WHAT YOU WILL DO
- 1) Using the Transporter-13 launch article, answer each question:
(a) At what time and on what date did the Falcon 9 lift off?
(b) How many payloads did SpaceX say Transporter-13 carried?
(c) How many separate deployments did SpaceX's website list, and over how long?
- 2) List every launch site named in the Transporter-13 launch article.
- 3) From the Transporter-13 launch article, write out the part from "SpaceX launches Transporter-13" to "small satellite industry.", swapping "Falcon 9" for "rocket".

EXCERPTED PASSAGE
++++++

SpaceX launches Transporter-13 rideshare mission .

WASHINGTON — A SpaceX Falcon 9 launched more than 70 payloads in the latest in its series of dedicated rideshare missions that have reshaped the small satellite industry.

The Falcon 9 lifted off from Vandenberg Space Force Base in California at 2:43 a.m. Eastern March 15 on the Transporter-13 mission. It was the second of three launches the company performed in a little more than 12 hours, after the launch of the Crew-10 mission from the Kennedy Space Center and before a launch of Starlink satellites from Cape Canaveral.

SpaceX said Transporter-13 carried 74 payloads, including hosted payloads and satellites that will be deployed later from an orbital transfer vehicle by D-Orbit. SpaceX’s website listed 47 separate deployments planned over 90 minutes.

++++++

DATA PROVIDED
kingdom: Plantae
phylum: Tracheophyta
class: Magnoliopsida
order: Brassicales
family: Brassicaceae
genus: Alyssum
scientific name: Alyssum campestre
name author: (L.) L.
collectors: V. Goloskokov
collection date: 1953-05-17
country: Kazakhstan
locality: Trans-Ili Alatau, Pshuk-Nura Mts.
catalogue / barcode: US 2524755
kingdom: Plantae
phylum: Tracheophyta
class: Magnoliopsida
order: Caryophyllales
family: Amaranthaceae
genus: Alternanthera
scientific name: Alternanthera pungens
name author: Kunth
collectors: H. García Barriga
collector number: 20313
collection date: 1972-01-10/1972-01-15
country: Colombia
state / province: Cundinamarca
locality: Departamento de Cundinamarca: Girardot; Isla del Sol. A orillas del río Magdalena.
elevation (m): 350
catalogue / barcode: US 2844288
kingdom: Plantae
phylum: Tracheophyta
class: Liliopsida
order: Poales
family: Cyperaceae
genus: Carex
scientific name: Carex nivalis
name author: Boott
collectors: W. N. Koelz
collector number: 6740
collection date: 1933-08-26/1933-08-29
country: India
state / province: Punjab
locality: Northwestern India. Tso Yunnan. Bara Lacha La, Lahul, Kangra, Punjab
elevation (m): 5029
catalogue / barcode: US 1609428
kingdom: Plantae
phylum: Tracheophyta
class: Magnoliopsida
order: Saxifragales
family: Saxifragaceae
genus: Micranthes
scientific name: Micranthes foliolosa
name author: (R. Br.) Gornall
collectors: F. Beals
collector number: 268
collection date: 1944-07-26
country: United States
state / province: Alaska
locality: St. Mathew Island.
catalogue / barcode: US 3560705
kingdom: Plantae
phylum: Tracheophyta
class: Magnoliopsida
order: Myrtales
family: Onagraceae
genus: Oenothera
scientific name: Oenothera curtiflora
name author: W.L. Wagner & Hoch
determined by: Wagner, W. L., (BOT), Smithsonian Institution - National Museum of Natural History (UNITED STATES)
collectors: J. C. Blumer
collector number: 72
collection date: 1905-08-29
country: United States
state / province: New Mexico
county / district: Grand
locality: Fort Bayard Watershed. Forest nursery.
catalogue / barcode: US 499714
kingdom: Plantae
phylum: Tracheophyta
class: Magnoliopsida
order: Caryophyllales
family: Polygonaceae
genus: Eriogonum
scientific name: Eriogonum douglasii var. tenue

++++++

EXPECTED RESULTS
- 1)
(a) 2:43 a.m. Eastern on March 15
(b) 74 payloads
(c) 47 separate deployments over 90 minutes

- 2)
Vandenberg Space Force Base in California
Kennedy Space Center
Cape Canaveral

- 3)
SpaceX launches Transporter-13 rideshare mission .

WASHINGTON — A SpaceX rocket launched more than 70 payloads in the latest in its series of dedicated rideshare missions that have reshaped the small satellite industry.